Положив велосипед на траву и оглядевшись, Взлетающий Орел заметил лодку. Неуклюжую рыбачью лодку, на носу куском веревки привязана дощечка с названием: «Неверный удар». Взлетающий Орел, мастер ножа и топора, вовсе упал духом: такое название не могло не быть знамением. Один неверный удар, и мне конец. Сделав Виргилию знак оставаться на берегу, Взлетающий Орел забрался в лодку; мистер Джонс с тяжелым сердцем бессильно опустился рядом с велосипедами на траву и принялся следить за тем, как Взлетающий Орел гребет веслом, направляя свой челн к уставленному в небо каменному персту святилища, из недр которого его звал голос прошлого. Рядом с Виргилием на пустом берегу лежали их велосипеды — бесполезные железные стрекозы.
Священное пламя создавало дополнительную иллюзию. Когда Взлетающий Орел, настороженный, готовый к любым неожиданностям, вошел в распахнутые настежь двери башни-святилища, первым, что он увидел в залитом грязно-желтым светом высоком зале, были две гигантские тени на противоположной входу стене. Великаны: верховный вождь аксона в парадном головном уборе из перьев восседал, прямой как палка, в церемониальном кресле, а перед ним коленопреклоненный младший жрец читал молитву; этот теневой рисунок достигал в высоту примерно двадцати футов.

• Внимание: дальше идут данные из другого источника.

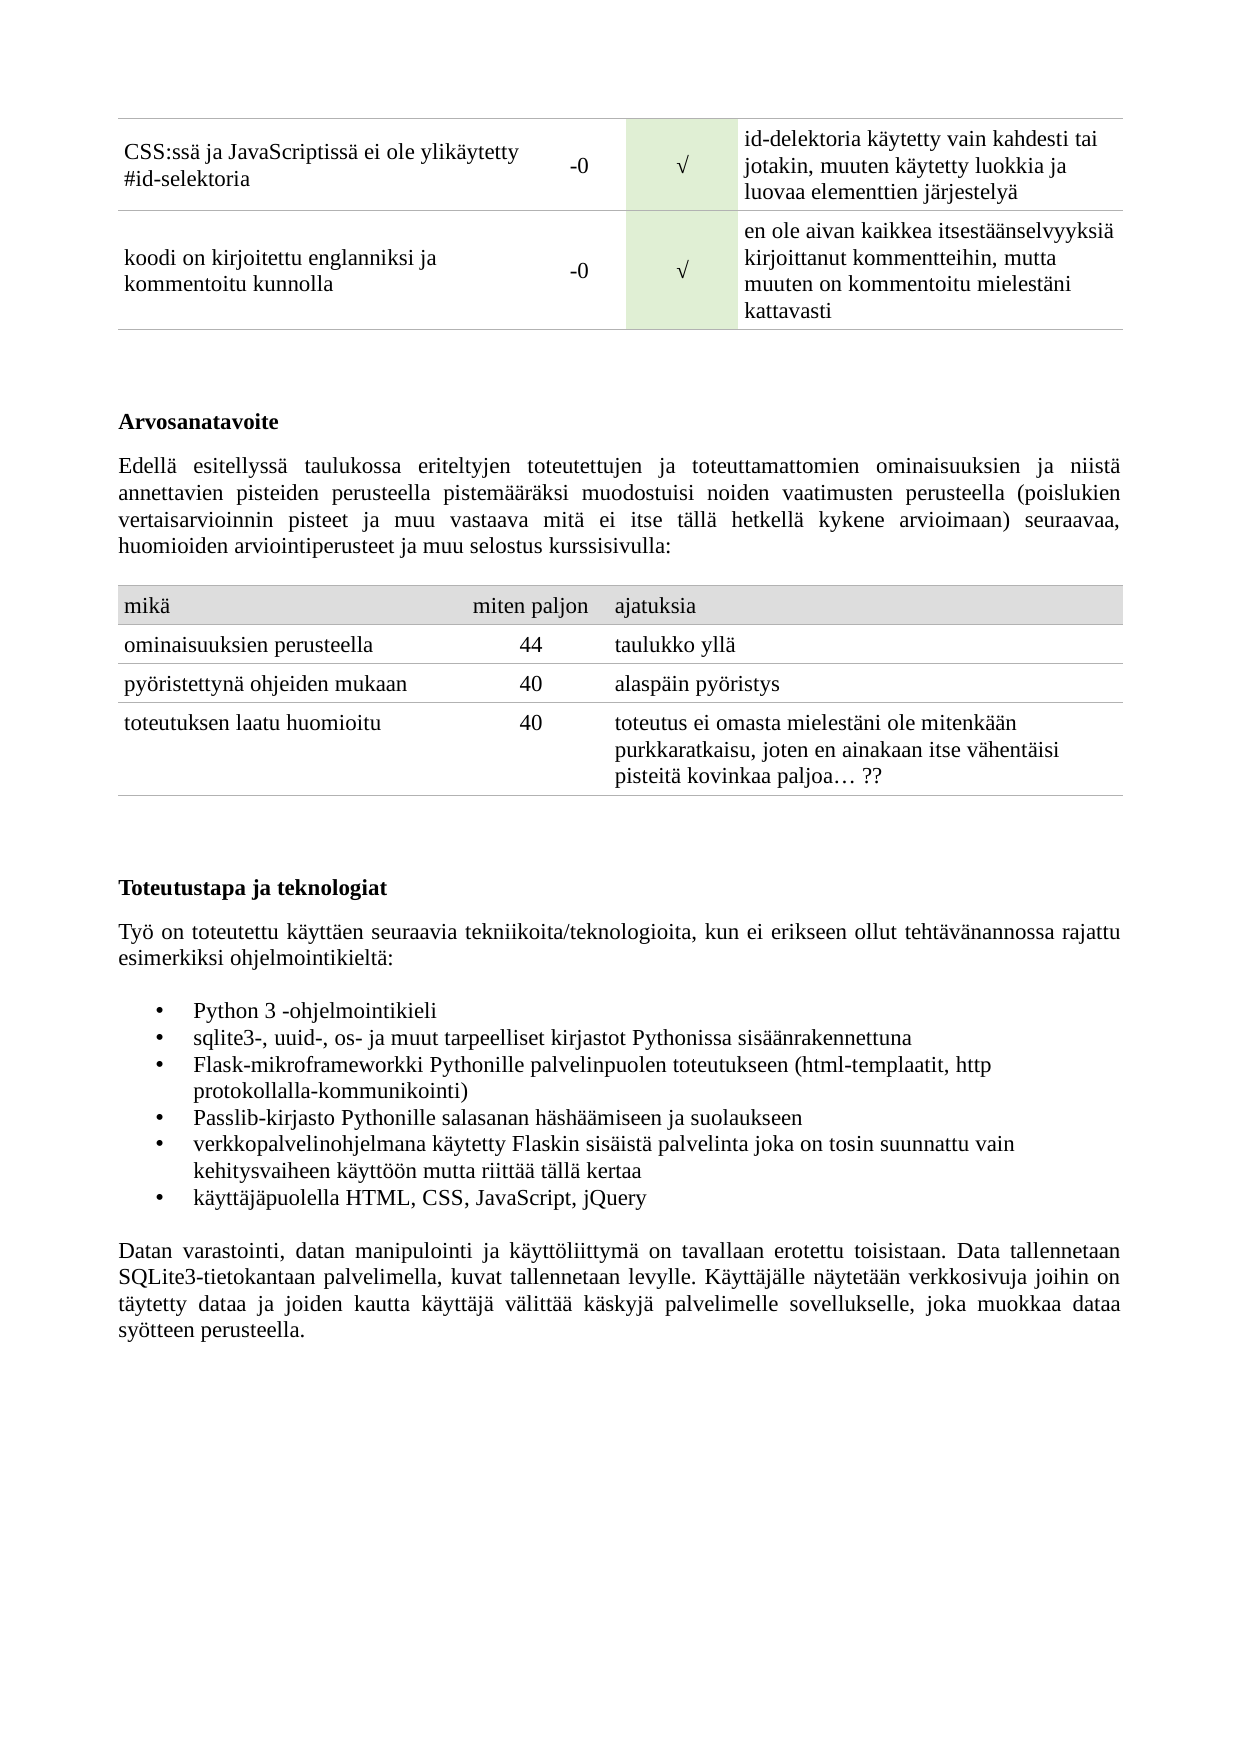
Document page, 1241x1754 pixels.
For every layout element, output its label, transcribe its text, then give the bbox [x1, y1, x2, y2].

Вот каким был театр теней, действо, разыгрываемое в свете священного пламени. Пламя было возжжено в каменной жаровне, внизу, подле монументальной каменной платформы, на которой и располагались вождь и его преданный слуга, чьи устрашающие тени ложились на дальнюю стену. Взлетающий Орел не сразу разобрался в игре света и теней и несколько мгновений холодел сердцем — дважды обманутый иллюзией, он с уверенностью ожидал третьего обмана; но основным здесь было все-таки нечто другое — обезумевший от страха, он был непоколебимо уверен в том, что старый вождь с орлиным носом под богатым убором из перьев — не что иное, как одна из инкарнаций бога аксона. И поскольку его измерение становилось точным воплощением его фантазий, бог действительно предстал перед ним.

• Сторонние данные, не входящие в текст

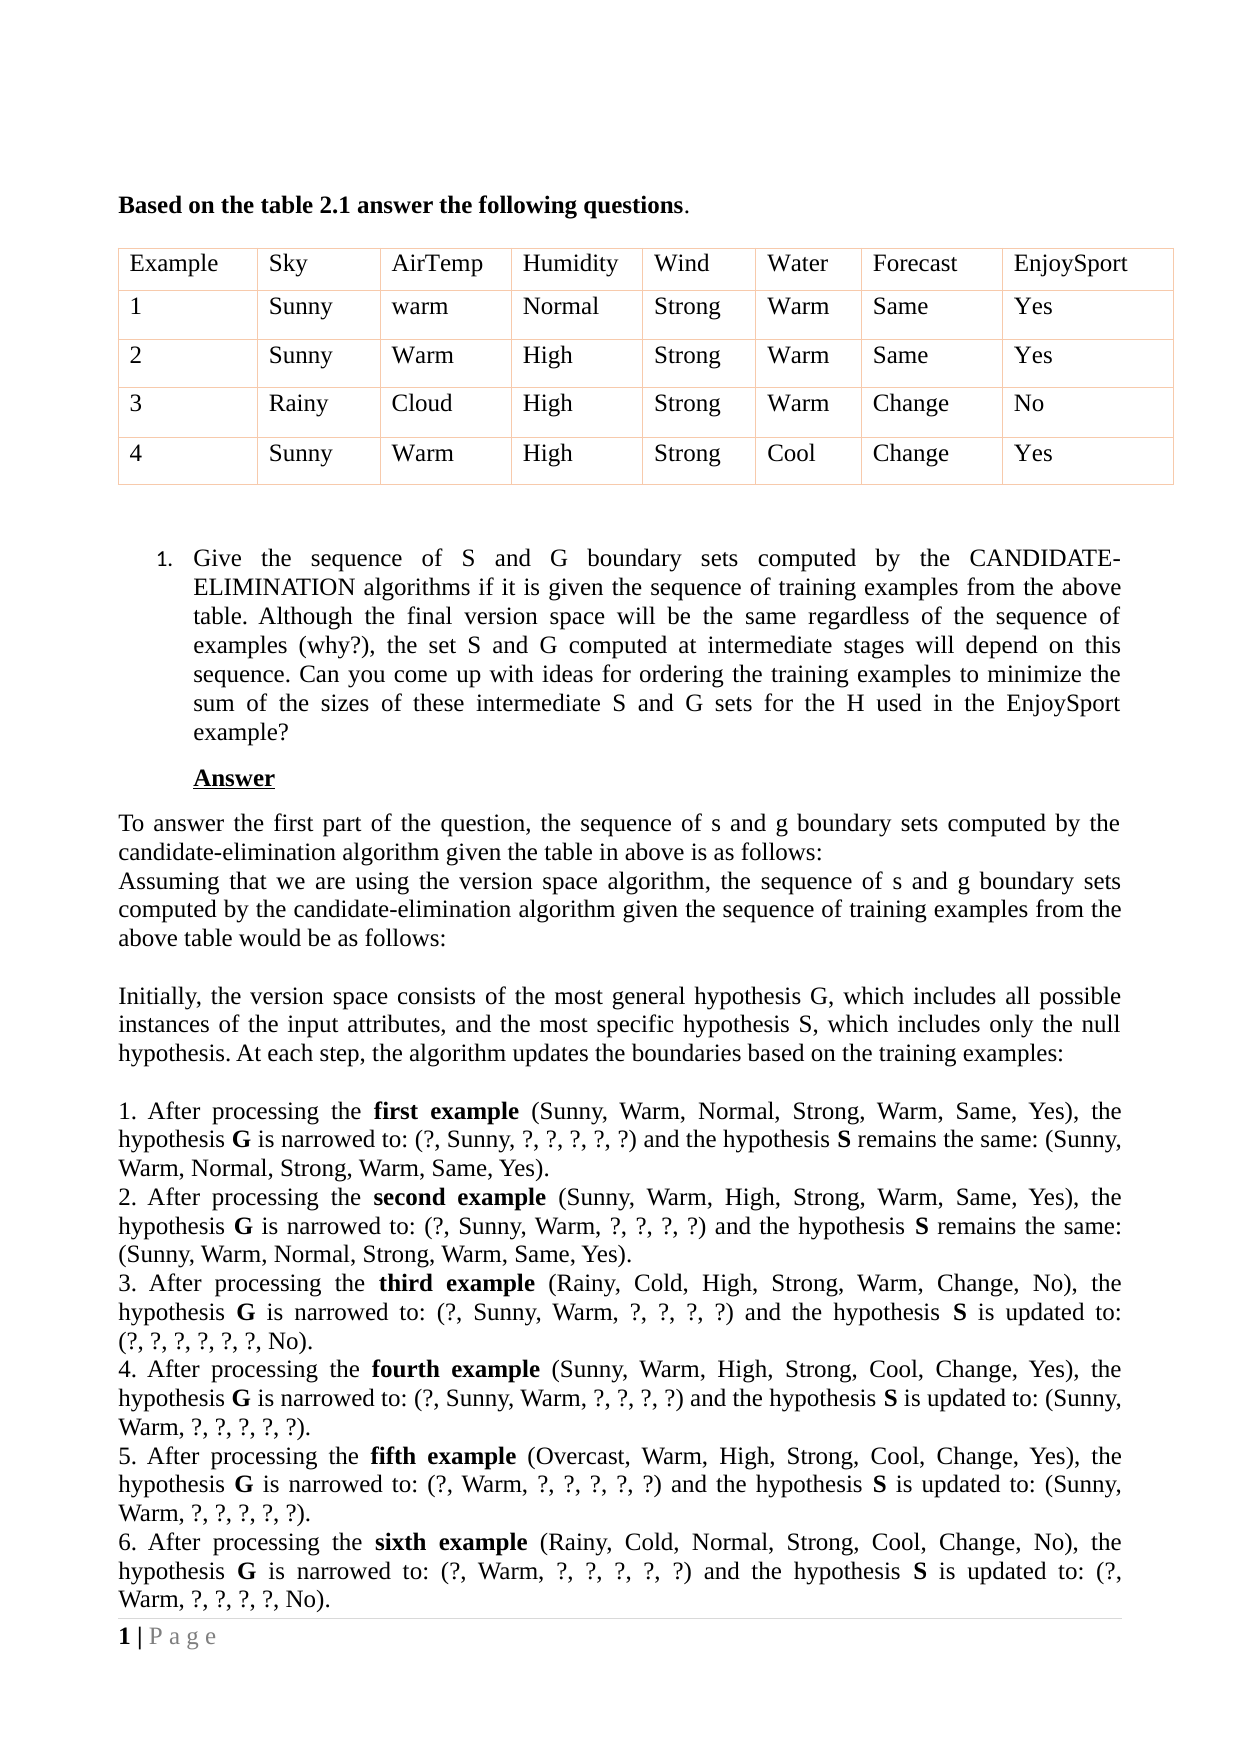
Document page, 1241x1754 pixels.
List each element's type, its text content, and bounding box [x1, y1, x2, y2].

list Answer [193, 763, 1122, 791]
table_cell Rainy [258, 388, 380, 437]
table_cell Change [862, 388, 1002, 437]
table_cell Yes [1003, 291, 1173, 339]
table_cell Sunny [258, 340, 380, 387]
text Assuming that we are using the version space algorithm, the sequence of s and g boundary sets computed by the candidate-elimination algorithm given the sequence of training examples from the above table would be as follows: [118, 866, 1122, 952]
table_cell Yes [1003, 438, 1173, 484]
table_cell 2 [119, 340, 257, 387]
text 3. After processing the third example (Rainy, Cold, High, Strong, Warm, Change, No), the hypothesis G is narrowed to: (?, Sunny, Warm, ?, ?, ?, ?) and the hypothesis S is updated to: (?, ?, ?, ?, ?, ?, No). [118, 1268, 1122, 1354]
table_cell Strong [643, 438, 755, 484]
table_header Example [119, 249, 257, 290]
table_cell Cloud [381, 388, 511, 437]
table_cell Strong [643, 340, 755, 387]
table_cell warm [381, 291, 511, 339]
text 1. After processing the first example (Sunny, Warm, Normal, Strong, Warm, Same, Yes), the hypothesis G is narrowed to: (?, Sunny, ?, ?, ?, ?, ?) and the hypothesis S remains the same: (Sunny, Warm, Normal, Strong, Warm, Same, Yes). [118, 1096, 1122, 1182]
text Based on the table 2.1 answer the following questions. [118, 190, 1122, 219]
table_cell Warm [756, 388, 861, 437]
table_cell 3 [119, 388, 257, 437]
table_cell High [512, 340, 642, 387]
table_cell Sunny [258, 291, 380, 339]
table_cell High [512, 388, 642, 437]
table_header Water [756, 249, 861, 290]
table_cell High [512, 438, 642, 484]
table_cell Warm [381, 438, 511, 484]
table_cell Sunny [258, 438, 380, 484]
table_header Sky [258, 249, 380, 290]
table_header EnjoySport [1003, 249, 1173, 290]
table_cell Cool [756, 438, 861, 484]
table_cell Warm [381, 340, 511, 387]
text 6. After processing the sixth example (Rainy, Cold, Normal, Strong, Cool, Change, No), the hypothesis G is narrowed to: (?, Warm, ?, ?, ?, ?, ?) and the hypothesis S is updated to: (?, Warm, ?, ?, ?, ?, No). [118, 1527, 1122, 1613]
text 2. After processing the second example (Sunny, Warm, High, Strong, Warm, Same, Yes), the hypothesis G is narrowed to: (?, Sunny, Warm, ?, ?, ?, ?) and the hypothesis S remains the same: (Sunny, Warm, Normal, Strong, Warm, Same, Yes). [118, 1182, 1122, 1268]
table_cell 1 [119, 291, 257, 339]
table_cell Yes [1003, 340, 1173, 387]
text Initially, the version space consists of the most general hypothesis G, which includes all possible instances of the input attributes, and the most specific hypothesis S, which includes only the null hypothesis. At each step, the algorithm updates the boundaries based on the training examples: [118, 981, 1122, 1067]
table_cell Normal [512, 291, 642, 339]
table_cell Warm [756, 340, 861, 387]
text To answer the first part of the question, the sequence of s and g boundary sets computed by the candidate-elimination algorithm given the table in above is as follows: [118, 808, 1122, 866]
table_cell Same [862, 291, 1002, 339]
text 4. After processing the fourth example (Sunny, Warm, High, Strong, Cool, Change, Yes), the hypothesis G is narrowed to: (?, Sunny, Warm, ?, ?, ?, ?) and the hypothesis S is updated to: (Sunny, Warm, ?, ?, ?, ?, ?). [118, 1354, 1122, 1441]
table_cell Strong [643, 291, 755, 339]
table_header Wind [643, 249, 755, 290]
list Give the sequence of S and G boundary sets computed by the CANDIDATE-ELIMINATION algorithms if it is given the sequence of training examples from the above table. Although the final version space will be the same regardless of the sequence of examples (why?), the set S and G computed at intermediate stages will depend on this sequence. Can you come up with ideas for ordering the training examples to minimize the sum of the sizes of these intermediate S and G sets for the H used in the EnjoySport example? [156, 543, 1122, 746]
table_header Humidity [512, 249, 642, 290]
table_cell No [1003, 388, 1173, 437]
table_cell Change [862, 438, 1002, 484]
table_cell Same [862, 340, 1002, 387]
table_cell Strong [643, 388, 755, 437]
text 5. After processing the fifth example (Overcast, Warm, High, Strong, Cool, Change, Yes), the hypothesis G is narrowed to: (?, Warm, ?, ?, ?, ?, ?) and the hypothesis S is updated to: (Sunny, Warm, ?, ?, ?, ?, ?). [118, 1441, 1122, 1527]
table_header AirTemp [381, 249, 511, 290]
table_header Forecast [862, 249, 1002, 290]
table_cell Warm [756, 291, 861, 339]
table_cell 4 [119, 438, 257, 484]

Бог аксона поднялся со своего трона; жрец продолжал монотонно нараспев повторять молитву, но умолк, как только бог коротким, резким взмахом руки велел ему молчать. Бог был невысок ростом и худощав, но яростный огонь, горевший в его пронзительном взгляде из-под полуприкрытых тяжелых век, без труда пронизывал мрачный полумрак святилища, достигая самого сердца Взлетающего Орла.
— Итак, Рожденный-от-Мертвой все-таки пришел к своему богу, — провозгласил аксона, и от этих слов сердце Взлетающего Орла затрепетало в ледяных когтях ужаса. Ибо он увидел то, что было до сих пор скрыто под покровом темноты и церемониальных одежд.